_CHECK YOUR UNDERSTANDING_:
**1.** Reproduce verbatim the part of the forum reply about HDHT operator errors that begins at "It is a 15 node" and ends after "Non Heap Memory.".
**2.** Write the next part of the forum reply about HDHT operator errors, starting after its last line.
### TEXT EXCERPT
Re: Errors in Partitioned HDHT Operator

Posted by "McCullough, Alex" <Al...@capitalone.com>.
Hey Thomas, 

It is a 15 node cluster, I included the cluster summary below. If I run on 1 partition no issues, other than it backs up a bit, but as soon as I move to multiple partitions I get those errors. We are using a AbstractFileInputOperator to read the file off of HDFS so I started with the Emit Batch Size property of 5, which gets us around 250 tuples/sec, and that fails on everything but 1 partition. On the single partition I worked it up to 25 and didn’t see the issues, just kind of laggy.

Thanks,
Alex


Summary
Security is off.
Safemode is off.
8,670,027 files and directories, 8,835,720 blocks = 17,505,747 total filesystem object(s).
Heap Memory used 3.34 GB of 4.83 GB Heap Memory. 
Max Heap Memory is 4.83 GB.
Non Heap Memory used 71.04 MB of 99.31 MB 
Committed Non Heap Memory.
######
### DATA BELOW
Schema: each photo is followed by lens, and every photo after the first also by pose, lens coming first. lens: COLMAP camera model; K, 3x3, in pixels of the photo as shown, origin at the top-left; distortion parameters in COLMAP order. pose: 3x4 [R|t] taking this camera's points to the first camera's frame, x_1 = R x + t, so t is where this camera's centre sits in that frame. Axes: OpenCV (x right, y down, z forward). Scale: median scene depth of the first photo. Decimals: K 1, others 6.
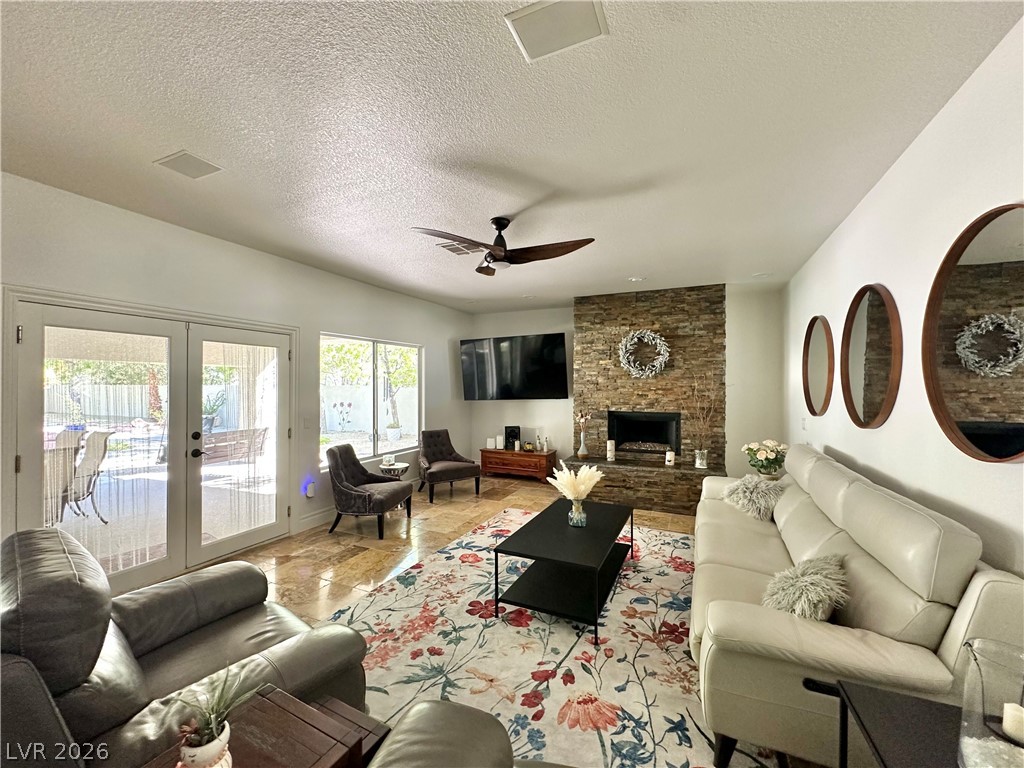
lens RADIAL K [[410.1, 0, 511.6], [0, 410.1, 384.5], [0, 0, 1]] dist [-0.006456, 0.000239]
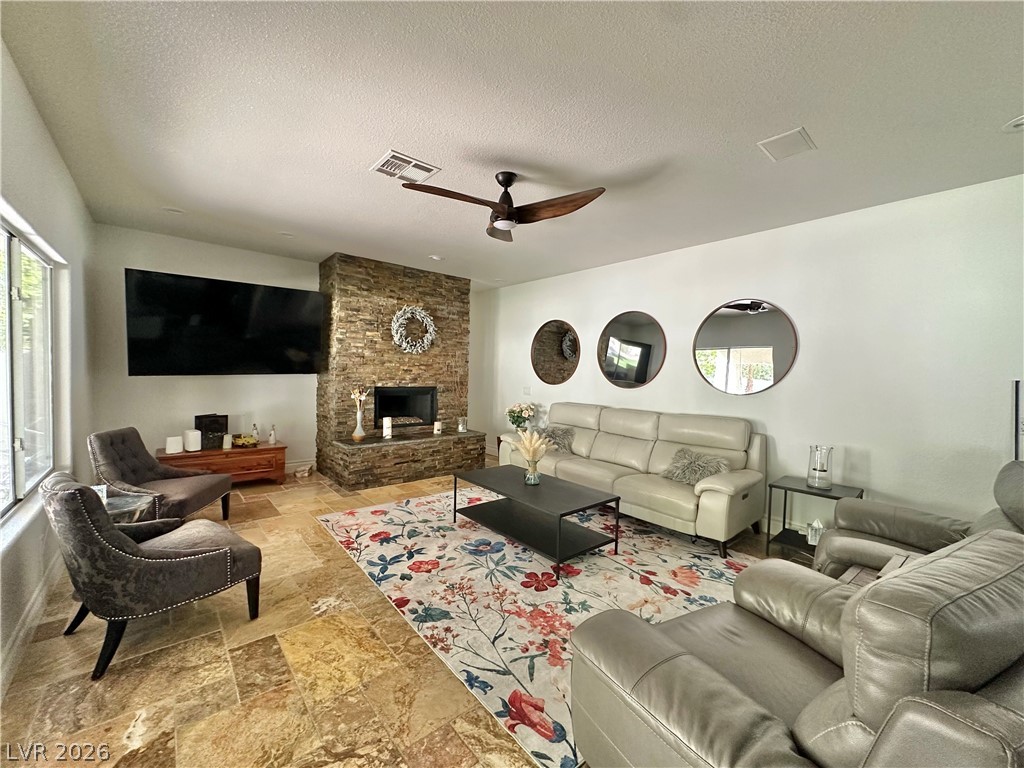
######
_TASK ANSWERS_:
**1.**
It is a 15 node cluster, I included the cluster summary below. If I run on 1 partition no issues, other than it backs up a bit, but as soon as I move to multiple partitions I get those errors. We are using a AbstractFileInputOperator to read the file off of HDFS so I started with the Emit Batch Size property of 5, which gets us around 250 tuples/sec, and that fails on everything but 1 partition. On the single partition I worked it up to 25 and didn’t see the issues, just kind of laggy.

Thanks,
Alex


Summary
Security is off.
Safemode is off.
8,670,027 files and directories, 8,835,720 blocks = 17,505,747 total filesystem object(s).
Heap Memory used 3.34 GB of 4.83 GB Heap Memory. 
Max Heap Memory is 4.83 GB.
Non Heap Memory used 71.04 MB of 99.31 MB 
Committed Non Heap Memory.

**2.**
Max Non Heap Memory is 130 MB.
Configured Capacity:249.97 TB
DFS Used:164.71 TB
Non DFS Used:2.07 TB
DFS Remaining:83.19 TB
DFS Used%:65.89%
DFS Remaining%:33.28%
Block Pool Used:164.71 TB
Block Pool Used%:65.89%
DataNodes usages% (Min/Median/Max/stdDev):43.61% / 68.03% / 71.35% / 6.91%
Live Nodes 14 (Decommissioned: 0)
Dead Nodes 0 (Decommissioned: 0)
Decommissioning Nodes 0
Total Datanode Volume Failures 0 (0 B)
Number of Under-Replicated Blocks 0
Number of Blocks Pending Deletion 94
Block Deletion Start Time 3/11/2016, 1:23:59 PM





On 4/3/16, 12:33 AM, "Thomas Weise" <th...@datatorrent.com> wrote:

>Alex,
>
>The throughput is very low. Every bucket will have a WAL file open. It
>could be an issue with HDFS. How large is the cluster? Have you tried to
>run it with a small set of partitions?
>
>Thanks,
>Thomas
>
>
>On Sat, Apr 2, 2016 at 4:22 PM, McCullough, Alex <
>Alex.McCullough@capitalone.com> wrote:
>
>> Hello All,
>>
>> I work at Capital One and have been working on an application with many of
>> the other Capital One folks active within Apex community.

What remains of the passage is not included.